Focus AI regulation on harms, not tech: Jones

Joseph Brookes
Senior Reporter

Assistant Treasurer Stephen Jones has thrown his support behind an AI regulation model that is directed at activity and harms rather than the technology itself, as the government starts exploring “bespoke” guardrails this year.

Earlier this month, Industry and Science Minister Ed Husic revealed a yet to be appointed panel of experts will explore new regulation options for “high risk” AI in Australia in response to calls for tighter rules.

Assistant Treasurer Stephen Jones says the government is up to the task of bringing in “bespoke” rules for AI.

No timeline has been placed on the panel, but Mr Husic said he wants it operating as soon as possible as sweeping regulations are being finalised in other jurisdictions.

In an address to lawyers, regulators and technology experts at the UTS Shaping our Future Symposium on Wednesday, Mr Jones said AI is less likely to share its benefits widely and concentrate risks compared to previous technological breakthroughs.

He said the government must mitigate the risks, but too prescriptive intervention would limit the genuine benefits of AI.

“We cannot foresee everything.

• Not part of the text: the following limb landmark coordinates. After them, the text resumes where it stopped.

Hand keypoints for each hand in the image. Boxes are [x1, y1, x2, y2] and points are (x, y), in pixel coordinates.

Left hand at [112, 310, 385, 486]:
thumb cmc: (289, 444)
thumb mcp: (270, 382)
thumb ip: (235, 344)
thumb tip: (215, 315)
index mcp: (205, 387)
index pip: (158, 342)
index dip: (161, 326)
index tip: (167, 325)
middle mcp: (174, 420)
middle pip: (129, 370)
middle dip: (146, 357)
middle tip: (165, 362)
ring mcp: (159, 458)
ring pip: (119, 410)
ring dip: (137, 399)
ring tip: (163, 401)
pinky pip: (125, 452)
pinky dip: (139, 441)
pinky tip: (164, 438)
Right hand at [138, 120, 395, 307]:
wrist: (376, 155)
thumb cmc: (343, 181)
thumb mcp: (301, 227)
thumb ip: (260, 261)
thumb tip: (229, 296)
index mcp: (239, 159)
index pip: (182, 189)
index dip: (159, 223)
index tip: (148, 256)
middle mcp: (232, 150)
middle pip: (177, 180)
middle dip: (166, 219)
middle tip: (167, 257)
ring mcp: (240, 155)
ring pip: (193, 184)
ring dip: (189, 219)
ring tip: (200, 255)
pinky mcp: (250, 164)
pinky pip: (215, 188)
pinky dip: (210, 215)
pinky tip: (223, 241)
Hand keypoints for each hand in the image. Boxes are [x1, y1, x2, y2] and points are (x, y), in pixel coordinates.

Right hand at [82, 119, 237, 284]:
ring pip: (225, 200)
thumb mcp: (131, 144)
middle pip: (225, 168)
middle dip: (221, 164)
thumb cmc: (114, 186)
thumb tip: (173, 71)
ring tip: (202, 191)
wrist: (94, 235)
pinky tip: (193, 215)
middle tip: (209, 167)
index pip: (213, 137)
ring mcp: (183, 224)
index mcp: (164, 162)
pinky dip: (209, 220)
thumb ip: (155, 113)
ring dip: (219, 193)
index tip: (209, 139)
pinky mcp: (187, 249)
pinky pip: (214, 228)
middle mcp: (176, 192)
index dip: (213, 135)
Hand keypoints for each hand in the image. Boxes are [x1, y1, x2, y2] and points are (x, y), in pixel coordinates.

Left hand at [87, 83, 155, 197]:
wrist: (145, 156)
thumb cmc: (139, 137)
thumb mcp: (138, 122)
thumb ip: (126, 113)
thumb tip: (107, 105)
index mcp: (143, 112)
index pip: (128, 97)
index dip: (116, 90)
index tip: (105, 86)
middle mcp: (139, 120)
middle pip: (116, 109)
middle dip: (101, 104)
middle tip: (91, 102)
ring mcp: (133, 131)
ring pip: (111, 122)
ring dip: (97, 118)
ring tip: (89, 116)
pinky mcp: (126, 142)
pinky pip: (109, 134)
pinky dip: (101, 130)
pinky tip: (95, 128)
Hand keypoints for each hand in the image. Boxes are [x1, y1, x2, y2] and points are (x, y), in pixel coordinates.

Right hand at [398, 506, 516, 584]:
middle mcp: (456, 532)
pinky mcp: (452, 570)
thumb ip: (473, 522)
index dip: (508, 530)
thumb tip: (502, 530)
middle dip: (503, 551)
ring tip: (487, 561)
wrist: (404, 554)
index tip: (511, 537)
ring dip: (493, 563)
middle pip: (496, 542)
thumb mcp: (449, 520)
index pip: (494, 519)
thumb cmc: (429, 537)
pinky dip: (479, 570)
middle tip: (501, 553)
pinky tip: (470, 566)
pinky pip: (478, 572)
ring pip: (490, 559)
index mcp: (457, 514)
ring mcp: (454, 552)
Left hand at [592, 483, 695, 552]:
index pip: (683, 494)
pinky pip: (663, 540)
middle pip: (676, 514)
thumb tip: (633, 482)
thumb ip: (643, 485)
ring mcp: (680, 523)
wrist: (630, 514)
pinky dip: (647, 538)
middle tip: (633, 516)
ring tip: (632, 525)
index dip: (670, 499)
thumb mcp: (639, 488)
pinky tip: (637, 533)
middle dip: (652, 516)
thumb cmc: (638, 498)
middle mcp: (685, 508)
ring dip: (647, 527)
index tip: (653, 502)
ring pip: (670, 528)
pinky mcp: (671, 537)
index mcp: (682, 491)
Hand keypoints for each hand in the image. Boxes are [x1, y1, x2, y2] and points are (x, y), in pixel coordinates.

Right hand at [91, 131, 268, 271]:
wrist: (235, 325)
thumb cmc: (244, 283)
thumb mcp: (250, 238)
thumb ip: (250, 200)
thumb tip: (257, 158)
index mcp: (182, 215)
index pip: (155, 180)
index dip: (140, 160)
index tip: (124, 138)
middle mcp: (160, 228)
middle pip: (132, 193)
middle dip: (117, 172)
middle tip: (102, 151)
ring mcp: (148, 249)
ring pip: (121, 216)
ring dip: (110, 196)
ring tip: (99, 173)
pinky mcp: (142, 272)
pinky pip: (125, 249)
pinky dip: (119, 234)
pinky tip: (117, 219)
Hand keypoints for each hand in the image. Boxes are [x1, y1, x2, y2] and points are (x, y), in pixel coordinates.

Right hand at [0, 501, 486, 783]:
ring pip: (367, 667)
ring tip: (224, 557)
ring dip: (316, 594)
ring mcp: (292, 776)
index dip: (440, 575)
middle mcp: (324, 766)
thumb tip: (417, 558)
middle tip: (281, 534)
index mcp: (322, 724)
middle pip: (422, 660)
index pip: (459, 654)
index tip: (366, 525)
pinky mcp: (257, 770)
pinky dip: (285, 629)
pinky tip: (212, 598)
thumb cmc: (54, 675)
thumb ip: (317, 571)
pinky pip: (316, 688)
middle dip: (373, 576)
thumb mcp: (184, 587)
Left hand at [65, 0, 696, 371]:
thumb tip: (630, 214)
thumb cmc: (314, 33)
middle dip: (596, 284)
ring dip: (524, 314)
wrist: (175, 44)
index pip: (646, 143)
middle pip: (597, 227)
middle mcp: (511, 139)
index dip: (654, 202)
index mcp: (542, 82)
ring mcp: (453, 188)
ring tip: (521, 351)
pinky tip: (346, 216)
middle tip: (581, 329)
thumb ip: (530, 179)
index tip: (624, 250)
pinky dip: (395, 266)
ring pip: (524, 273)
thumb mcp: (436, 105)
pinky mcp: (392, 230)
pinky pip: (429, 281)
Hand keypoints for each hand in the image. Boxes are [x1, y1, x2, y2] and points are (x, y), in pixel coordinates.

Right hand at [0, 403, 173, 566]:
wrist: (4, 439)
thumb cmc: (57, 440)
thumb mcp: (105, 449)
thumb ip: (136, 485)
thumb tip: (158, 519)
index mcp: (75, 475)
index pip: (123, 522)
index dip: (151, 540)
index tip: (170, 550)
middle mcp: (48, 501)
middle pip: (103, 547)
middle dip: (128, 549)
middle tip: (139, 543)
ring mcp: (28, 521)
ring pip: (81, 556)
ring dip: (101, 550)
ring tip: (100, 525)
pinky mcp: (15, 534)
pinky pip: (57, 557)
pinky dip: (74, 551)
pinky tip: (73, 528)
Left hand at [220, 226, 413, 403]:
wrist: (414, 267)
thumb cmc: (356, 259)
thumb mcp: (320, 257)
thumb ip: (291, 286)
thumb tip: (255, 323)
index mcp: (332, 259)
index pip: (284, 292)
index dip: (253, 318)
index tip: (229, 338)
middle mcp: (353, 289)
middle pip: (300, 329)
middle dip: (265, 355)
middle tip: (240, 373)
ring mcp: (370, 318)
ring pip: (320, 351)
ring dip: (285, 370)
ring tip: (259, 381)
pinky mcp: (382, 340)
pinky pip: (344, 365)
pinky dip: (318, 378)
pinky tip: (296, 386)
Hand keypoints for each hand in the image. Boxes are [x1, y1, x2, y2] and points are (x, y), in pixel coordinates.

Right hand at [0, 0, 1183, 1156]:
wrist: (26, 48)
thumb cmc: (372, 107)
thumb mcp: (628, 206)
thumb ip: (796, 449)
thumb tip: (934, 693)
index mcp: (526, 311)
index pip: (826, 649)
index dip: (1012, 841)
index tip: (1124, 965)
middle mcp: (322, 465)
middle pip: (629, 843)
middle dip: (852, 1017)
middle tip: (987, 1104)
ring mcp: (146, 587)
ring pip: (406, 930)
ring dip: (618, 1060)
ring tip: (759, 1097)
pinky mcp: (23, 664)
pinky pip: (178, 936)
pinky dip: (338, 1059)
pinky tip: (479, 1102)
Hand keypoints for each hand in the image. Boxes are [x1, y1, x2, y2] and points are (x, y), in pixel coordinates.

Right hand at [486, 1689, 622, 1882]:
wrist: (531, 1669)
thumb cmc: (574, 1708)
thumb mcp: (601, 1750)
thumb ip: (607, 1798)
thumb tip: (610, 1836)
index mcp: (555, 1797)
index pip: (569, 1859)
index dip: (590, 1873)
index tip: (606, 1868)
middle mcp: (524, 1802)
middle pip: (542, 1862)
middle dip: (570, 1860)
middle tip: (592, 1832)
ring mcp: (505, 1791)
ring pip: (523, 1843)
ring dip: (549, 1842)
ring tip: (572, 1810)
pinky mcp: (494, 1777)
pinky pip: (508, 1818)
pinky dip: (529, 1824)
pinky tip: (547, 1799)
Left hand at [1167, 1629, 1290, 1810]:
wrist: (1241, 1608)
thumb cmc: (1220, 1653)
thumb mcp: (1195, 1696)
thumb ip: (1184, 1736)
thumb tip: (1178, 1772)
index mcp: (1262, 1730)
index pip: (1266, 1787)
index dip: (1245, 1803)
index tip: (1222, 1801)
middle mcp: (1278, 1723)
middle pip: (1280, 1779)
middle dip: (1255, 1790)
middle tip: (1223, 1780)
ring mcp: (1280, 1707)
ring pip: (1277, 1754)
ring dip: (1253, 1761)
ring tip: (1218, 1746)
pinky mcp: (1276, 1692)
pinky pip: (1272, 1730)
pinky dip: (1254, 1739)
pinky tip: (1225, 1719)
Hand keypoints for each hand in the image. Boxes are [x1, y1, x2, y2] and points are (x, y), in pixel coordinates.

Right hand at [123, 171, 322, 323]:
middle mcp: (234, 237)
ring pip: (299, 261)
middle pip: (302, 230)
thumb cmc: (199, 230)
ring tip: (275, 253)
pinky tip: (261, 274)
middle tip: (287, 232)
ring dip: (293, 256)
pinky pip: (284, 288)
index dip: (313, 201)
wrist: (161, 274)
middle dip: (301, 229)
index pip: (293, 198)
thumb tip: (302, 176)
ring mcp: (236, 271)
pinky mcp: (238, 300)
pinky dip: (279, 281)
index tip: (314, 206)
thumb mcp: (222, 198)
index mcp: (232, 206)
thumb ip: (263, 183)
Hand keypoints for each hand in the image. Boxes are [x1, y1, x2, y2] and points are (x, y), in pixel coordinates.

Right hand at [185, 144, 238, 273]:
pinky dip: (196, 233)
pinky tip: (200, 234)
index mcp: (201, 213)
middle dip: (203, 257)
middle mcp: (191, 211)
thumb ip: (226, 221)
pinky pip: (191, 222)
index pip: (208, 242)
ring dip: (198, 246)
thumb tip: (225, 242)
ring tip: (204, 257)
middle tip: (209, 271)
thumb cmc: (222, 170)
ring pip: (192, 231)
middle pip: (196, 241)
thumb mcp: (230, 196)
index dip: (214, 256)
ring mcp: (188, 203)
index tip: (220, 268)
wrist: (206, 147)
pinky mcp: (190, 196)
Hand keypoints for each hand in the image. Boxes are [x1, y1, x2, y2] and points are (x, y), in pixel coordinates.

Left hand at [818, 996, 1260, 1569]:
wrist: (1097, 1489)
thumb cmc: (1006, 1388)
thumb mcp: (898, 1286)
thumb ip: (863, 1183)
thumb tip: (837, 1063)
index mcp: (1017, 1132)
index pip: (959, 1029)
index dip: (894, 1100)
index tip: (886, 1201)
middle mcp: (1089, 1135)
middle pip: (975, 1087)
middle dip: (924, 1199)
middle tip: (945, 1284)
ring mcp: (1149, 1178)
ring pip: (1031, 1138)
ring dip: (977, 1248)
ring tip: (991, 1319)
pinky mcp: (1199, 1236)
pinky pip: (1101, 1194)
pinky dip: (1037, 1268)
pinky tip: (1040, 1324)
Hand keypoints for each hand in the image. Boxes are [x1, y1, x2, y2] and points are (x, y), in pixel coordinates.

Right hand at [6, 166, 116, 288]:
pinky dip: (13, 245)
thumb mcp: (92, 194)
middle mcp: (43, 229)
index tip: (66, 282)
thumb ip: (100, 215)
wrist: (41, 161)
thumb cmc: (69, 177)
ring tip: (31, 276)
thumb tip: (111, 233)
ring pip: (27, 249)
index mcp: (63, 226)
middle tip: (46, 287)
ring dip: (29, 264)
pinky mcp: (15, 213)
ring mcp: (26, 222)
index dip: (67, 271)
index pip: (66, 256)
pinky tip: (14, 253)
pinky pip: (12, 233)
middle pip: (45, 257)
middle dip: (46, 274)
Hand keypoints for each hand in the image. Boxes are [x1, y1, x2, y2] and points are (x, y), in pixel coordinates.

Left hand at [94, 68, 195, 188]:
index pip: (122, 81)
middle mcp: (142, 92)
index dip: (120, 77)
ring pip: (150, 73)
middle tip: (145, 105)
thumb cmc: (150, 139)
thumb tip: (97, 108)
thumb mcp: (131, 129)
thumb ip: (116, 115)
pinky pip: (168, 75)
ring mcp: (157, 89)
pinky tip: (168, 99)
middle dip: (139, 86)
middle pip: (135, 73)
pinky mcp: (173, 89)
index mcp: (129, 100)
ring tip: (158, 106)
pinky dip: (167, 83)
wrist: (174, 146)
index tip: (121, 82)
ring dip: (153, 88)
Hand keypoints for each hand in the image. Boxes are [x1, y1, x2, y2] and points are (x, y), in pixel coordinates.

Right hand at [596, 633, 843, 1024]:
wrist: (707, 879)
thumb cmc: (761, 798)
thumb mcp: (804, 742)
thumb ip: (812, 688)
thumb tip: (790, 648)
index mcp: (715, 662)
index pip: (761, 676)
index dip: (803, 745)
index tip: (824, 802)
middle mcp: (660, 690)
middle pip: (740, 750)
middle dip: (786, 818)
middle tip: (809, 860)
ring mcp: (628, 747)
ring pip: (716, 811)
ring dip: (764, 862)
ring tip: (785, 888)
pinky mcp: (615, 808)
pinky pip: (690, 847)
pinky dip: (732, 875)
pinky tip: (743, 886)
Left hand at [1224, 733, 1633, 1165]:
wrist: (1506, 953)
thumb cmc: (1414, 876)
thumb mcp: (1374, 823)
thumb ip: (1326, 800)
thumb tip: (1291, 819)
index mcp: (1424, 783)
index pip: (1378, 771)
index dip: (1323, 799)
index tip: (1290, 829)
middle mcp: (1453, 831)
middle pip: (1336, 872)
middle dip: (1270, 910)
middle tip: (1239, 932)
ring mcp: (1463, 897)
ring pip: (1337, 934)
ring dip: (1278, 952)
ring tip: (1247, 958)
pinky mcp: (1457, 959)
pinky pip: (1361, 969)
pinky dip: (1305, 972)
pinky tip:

And in a sense, you don’t want to. You want to create the environment where the market, private individuals can innovate, explore capacities and opportunities,” Mr Jones said.

He said regulation should apply to activity not technology.

“If the technology is being used in a way that is harmful, focus on the harms that are being done, not on the technology… That is the way we approach this issue in other areas of the economy.”

Speaking at the same conference, ASIC Chair Joe Longo stressed many existing laws apply to the use of AI and the existing obligations around good governance and the provision of financial services don’t change with new technology.

However, the opaque and complex technology means there may be gaps in preventing the harms of AI from occurring and in offering recourse to victims.

“The point is, there’s a need for transparency and oversight to prevent unfair practices – accidental or intended,” Mr Longo said.

“But can our current regulatory framework ensure that happens? I’m not so sure.”

As the government continues to mull its regulatory options, the European Union has already reached provisional agreement on its EU AI Act that will usher in risk-based regulation of AI systems across member states.

The European approach will outright ban the use of AI for high-risk scenarios like social credit systems and biometric surveillance.

Australia’s eventual response will apply existing frameworks like privacy law wherever possible, but is likely to have “bespoke rules” for high-risk application as well, Mr Jones said.

“It’s pretty hefty work. Even the task of defining what’s high risk and what is not will be a matter of conjecture, but that’s the stuff of government. It’s what we do every day of the week.”